**Fuente:**
----

No más nombres ridículos

Primero quiero preguntar de manera solemne y franca si no habrá llegado el momento de poner limitaciones a la libertad de nombrar. Posiblemente sí.

Un artículo de la revista Time del pasado 14 de enero informa cómo “los gobiernos encuentran razones para regular los nombres de los niños”. En él aparecen aberraciones conocidas o esperables: en Nueva Zelanda, por ejemplo, se presentaron al registro unos recién nacidos que llevaban a cuestas de su diminuta espalda atropellos como Lucifer, V8, Anal, Duque, Rey, Justicia…Otros eran simples signos ortográficos o aritméticos. ¿Se imaginan llamarse * Pérez o + Álvarez? No son mucho peores que algunos de los que pululan en América Latina. La diferencia es que las autoridades neozelandesas se aburrieron de que padres irresponsables se dedicaran a hacer chistes o jueguitos en la pila bautismal, y ahora los notarios y registradores tienen la potestad de rechazar nombres que constituyan un castigo, más que un elemento diferencial. Cada año se publica la lista de rechazados, lo que permite crear un archivo nacional electrónico de repudios.

La tendencia a frenar abusos onomásticos recorre el mundo. En Alemania está prohibido llamar a alguien con un sustantivo (Pereza Schmidt, Cuchillo Grassen) o localidades (Fusagasugá Uribe, Turbaco Lemaitre). También los libérrimos Estados Unidos quieren cortar el chorro a los papás demasiado creativos. Hace tres años una pareja de Nueva Jersey perdió la custodia de su hijo por registrarlo como Adolf Hitler. Gran Bretaña, a su turno, tiene oficinas que ayudan a los padres a buscar nombres aceptables a sus víctimas infantiles.

Algunos legisladores han optado por limitar el número de caracteres que puede consumir un nombre. En Nueva Zelanda, muy manguianchos, son 100; en el estado gringo de Massachussets son sólo 40. Varios países se preparan para expedir normas que recorten la libertad de los padres en la selección de nombres para sus hijos.

Se dirá que en Colombia es imposible hacerlo por aquel articulito de la Constitución. Pero allí se garantiza que cada quien desarrolle como quiera su personalidad, no la de sus hijos. Si un señor hecho y derecho llamado Jorge quiere cambiarse el nombre por el de Wdilfas (como ocurrió en Medellín), que lo haga: allá él. Pero que no sacrifique a su indefenso vástago. Ha llegado la hora de salvar de la burla o la vergüenza a millones de colombianos que, con nombres ridículos o extranjeros, son víctimas de discriminación y sólo tienen garantizada la posibilidad de triunfar en el fútbol, donde el balón es indiferente a estos problemas.

¿Cómo dijo que se llama?

----

**Descripción del ejercicio:** Reproduce de forma literal el pasaje del texto sobre nombres ridículos que comienza en las palabras "No más nombres" y concluye después de "nombrar. Posiblemente sí.". Los datos no tienen relación con el texto sobre nombres ridículos.

**Entradas de datos:**
----

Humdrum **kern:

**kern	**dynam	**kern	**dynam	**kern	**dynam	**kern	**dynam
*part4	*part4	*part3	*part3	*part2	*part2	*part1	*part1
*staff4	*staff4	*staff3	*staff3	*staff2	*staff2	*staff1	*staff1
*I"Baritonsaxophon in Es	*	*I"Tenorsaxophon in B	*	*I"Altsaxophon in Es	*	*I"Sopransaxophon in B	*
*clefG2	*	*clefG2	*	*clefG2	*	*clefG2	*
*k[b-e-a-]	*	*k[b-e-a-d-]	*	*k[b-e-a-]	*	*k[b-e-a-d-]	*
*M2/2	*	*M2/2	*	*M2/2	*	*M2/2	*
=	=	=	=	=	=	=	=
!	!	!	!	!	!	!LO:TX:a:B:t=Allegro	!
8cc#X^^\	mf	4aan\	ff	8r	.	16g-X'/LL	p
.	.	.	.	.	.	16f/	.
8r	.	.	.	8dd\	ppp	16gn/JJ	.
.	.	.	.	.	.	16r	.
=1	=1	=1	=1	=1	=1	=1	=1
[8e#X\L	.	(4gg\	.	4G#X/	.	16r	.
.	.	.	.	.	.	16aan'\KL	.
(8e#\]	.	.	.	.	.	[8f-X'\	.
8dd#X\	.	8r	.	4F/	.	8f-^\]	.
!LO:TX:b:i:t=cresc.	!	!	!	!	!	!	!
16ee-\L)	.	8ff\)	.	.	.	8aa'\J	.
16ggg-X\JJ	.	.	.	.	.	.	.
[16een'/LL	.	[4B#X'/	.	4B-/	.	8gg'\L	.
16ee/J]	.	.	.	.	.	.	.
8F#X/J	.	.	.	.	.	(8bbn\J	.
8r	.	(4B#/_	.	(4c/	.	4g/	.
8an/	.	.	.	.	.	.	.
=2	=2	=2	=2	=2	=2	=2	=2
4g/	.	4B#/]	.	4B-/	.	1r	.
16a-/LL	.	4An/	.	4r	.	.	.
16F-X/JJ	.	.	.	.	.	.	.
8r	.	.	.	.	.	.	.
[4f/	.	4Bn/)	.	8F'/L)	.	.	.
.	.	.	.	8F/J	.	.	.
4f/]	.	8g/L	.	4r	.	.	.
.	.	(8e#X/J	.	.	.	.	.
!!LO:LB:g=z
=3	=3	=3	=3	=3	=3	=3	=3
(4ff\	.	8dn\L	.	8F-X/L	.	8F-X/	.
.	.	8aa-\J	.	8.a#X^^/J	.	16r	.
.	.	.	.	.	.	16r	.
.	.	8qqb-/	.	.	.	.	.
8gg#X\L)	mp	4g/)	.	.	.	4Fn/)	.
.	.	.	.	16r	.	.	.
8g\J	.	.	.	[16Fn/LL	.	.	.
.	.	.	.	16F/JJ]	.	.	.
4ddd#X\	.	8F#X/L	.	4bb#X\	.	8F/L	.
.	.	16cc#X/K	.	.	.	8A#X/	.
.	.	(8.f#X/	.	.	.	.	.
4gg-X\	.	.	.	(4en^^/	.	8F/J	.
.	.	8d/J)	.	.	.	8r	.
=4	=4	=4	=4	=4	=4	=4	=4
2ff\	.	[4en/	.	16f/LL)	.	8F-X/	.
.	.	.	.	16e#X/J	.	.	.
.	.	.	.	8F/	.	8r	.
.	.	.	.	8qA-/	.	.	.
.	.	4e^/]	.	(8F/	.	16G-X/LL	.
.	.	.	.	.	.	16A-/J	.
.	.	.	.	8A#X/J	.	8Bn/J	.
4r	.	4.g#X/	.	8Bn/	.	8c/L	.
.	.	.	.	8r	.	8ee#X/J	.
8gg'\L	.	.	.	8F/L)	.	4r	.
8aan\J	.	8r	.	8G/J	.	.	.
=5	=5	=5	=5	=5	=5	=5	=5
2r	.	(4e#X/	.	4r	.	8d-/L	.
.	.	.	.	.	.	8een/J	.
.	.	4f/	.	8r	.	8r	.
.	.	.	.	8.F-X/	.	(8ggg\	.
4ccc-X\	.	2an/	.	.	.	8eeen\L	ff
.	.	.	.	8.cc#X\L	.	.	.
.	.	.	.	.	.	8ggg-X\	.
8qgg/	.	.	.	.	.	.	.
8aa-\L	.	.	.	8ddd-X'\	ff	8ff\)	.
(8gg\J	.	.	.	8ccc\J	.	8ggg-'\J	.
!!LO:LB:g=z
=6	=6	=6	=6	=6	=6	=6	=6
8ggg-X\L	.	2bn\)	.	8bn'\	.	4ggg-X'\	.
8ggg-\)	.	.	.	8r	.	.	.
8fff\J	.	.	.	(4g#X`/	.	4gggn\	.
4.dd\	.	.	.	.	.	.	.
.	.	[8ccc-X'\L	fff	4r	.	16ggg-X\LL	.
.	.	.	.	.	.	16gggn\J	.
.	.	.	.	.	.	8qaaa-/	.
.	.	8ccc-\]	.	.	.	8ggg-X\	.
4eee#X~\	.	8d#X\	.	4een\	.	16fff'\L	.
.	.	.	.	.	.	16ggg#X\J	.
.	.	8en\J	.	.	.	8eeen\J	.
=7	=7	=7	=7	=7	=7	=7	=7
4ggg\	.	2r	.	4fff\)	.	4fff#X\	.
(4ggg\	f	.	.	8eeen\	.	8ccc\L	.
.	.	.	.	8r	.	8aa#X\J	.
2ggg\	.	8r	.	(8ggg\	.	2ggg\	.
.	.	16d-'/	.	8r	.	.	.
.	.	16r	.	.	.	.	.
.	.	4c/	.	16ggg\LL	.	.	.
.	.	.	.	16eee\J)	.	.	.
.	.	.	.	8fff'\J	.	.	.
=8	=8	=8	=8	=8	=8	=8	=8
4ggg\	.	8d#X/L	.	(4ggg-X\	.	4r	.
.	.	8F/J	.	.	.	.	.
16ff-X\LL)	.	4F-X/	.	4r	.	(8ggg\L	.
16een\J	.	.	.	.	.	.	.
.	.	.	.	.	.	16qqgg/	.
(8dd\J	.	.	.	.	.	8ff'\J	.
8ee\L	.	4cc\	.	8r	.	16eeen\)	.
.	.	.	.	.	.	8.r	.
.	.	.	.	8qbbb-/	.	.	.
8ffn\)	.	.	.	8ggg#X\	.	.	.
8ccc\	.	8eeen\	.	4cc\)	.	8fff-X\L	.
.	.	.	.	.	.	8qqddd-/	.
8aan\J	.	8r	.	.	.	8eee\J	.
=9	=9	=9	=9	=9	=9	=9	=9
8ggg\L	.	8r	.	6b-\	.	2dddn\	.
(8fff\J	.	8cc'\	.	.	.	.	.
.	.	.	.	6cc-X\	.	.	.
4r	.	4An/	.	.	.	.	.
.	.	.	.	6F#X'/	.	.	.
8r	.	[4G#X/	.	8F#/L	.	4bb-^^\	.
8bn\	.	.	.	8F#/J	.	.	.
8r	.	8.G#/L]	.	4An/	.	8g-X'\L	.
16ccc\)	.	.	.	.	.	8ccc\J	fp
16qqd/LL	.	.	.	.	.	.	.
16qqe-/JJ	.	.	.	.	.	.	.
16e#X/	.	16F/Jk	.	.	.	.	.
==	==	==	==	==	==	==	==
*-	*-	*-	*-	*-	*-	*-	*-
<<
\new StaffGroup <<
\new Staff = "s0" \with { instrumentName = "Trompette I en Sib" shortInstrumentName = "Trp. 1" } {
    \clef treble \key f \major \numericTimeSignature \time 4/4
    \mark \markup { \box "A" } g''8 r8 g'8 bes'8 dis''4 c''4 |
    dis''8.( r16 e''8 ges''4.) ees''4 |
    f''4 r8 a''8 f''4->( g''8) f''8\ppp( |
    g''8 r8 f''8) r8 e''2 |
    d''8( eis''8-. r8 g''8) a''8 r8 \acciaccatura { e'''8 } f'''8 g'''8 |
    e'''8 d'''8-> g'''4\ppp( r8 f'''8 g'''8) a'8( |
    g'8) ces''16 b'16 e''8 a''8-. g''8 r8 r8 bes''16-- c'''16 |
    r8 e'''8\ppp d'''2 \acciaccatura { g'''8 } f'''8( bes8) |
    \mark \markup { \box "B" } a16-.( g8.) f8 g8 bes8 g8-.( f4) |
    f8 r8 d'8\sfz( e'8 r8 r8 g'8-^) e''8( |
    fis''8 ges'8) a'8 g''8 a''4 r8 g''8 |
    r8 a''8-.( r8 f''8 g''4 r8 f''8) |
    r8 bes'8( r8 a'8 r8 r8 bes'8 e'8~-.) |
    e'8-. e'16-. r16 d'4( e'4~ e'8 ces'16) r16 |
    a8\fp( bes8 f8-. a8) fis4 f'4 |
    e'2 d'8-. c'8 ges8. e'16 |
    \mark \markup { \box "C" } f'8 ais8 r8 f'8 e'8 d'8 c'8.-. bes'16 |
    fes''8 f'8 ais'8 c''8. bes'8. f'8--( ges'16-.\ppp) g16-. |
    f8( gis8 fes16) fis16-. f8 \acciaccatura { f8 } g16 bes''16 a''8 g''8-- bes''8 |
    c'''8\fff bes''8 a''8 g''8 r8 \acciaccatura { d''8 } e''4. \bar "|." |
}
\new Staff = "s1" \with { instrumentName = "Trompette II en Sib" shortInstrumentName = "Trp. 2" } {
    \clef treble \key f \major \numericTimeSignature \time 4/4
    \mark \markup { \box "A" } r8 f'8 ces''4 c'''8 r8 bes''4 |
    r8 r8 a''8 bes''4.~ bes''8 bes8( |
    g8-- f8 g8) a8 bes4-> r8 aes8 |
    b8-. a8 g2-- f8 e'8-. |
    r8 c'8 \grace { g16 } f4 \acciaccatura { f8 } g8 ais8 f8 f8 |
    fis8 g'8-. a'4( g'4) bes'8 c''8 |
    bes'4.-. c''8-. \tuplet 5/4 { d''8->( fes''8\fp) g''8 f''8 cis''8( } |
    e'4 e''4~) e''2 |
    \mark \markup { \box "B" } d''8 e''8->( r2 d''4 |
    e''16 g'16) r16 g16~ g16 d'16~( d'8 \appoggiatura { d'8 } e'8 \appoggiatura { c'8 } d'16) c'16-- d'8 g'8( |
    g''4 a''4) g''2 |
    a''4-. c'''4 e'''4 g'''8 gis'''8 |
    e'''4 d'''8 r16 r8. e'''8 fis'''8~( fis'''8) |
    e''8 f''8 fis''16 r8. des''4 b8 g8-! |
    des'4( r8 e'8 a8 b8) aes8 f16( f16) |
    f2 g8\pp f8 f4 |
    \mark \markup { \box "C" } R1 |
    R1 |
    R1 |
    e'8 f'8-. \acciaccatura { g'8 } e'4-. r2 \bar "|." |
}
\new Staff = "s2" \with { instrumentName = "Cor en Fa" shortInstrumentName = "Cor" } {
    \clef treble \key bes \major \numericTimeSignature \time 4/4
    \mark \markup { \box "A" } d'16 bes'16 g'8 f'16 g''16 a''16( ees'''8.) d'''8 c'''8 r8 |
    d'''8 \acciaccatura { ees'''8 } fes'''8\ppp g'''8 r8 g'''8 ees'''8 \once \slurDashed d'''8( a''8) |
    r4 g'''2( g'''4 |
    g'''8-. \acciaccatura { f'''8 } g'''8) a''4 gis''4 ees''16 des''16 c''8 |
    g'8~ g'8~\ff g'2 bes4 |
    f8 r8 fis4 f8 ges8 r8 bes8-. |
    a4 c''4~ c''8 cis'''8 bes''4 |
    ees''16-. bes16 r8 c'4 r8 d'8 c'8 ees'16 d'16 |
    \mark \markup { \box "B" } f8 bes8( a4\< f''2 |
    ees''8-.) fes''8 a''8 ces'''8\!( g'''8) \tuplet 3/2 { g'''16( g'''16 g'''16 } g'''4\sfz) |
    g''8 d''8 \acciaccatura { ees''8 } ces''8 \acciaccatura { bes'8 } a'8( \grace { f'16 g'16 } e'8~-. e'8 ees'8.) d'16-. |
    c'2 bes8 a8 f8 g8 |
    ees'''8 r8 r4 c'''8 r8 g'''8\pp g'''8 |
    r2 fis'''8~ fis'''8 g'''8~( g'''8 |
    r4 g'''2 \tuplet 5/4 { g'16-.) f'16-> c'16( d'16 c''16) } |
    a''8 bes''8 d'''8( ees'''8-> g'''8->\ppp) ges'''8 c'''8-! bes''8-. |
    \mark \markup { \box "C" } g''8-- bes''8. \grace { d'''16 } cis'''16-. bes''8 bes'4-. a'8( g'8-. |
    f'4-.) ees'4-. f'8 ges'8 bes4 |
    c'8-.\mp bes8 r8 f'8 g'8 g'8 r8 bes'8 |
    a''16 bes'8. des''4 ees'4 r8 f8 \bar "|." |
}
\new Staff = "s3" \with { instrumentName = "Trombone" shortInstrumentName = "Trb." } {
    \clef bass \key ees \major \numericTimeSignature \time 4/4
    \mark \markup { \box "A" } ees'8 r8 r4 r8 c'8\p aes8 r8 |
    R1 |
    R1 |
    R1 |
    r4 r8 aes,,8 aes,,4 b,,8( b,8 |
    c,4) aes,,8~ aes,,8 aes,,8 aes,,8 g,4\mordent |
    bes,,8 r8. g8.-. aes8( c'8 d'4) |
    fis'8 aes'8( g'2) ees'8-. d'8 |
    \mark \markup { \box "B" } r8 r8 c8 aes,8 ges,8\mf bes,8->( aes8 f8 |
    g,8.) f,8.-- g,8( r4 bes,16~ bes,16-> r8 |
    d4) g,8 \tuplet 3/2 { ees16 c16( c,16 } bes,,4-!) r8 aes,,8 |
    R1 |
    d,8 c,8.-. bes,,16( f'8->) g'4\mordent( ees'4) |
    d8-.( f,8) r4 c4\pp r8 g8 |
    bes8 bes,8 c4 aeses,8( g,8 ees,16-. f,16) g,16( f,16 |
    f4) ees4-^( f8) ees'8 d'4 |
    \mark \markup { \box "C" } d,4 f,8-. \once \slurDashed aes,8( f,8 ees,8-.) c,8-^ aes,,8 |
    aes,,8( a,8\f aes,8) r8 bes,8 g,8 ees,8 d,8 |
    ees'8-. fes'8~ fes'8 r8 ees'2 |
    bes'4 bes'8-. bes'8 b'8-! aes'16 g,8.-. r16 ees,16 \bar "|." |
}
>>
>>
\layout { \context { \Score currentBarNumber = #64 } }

----

**Resultado del ejercicio:**
No más nombres ridículos

Primero quiero preguntar de manera solemne y franca si no habrá llegado el momento de poner limitaciones a la libertad de nombrar. Posiblemente sí.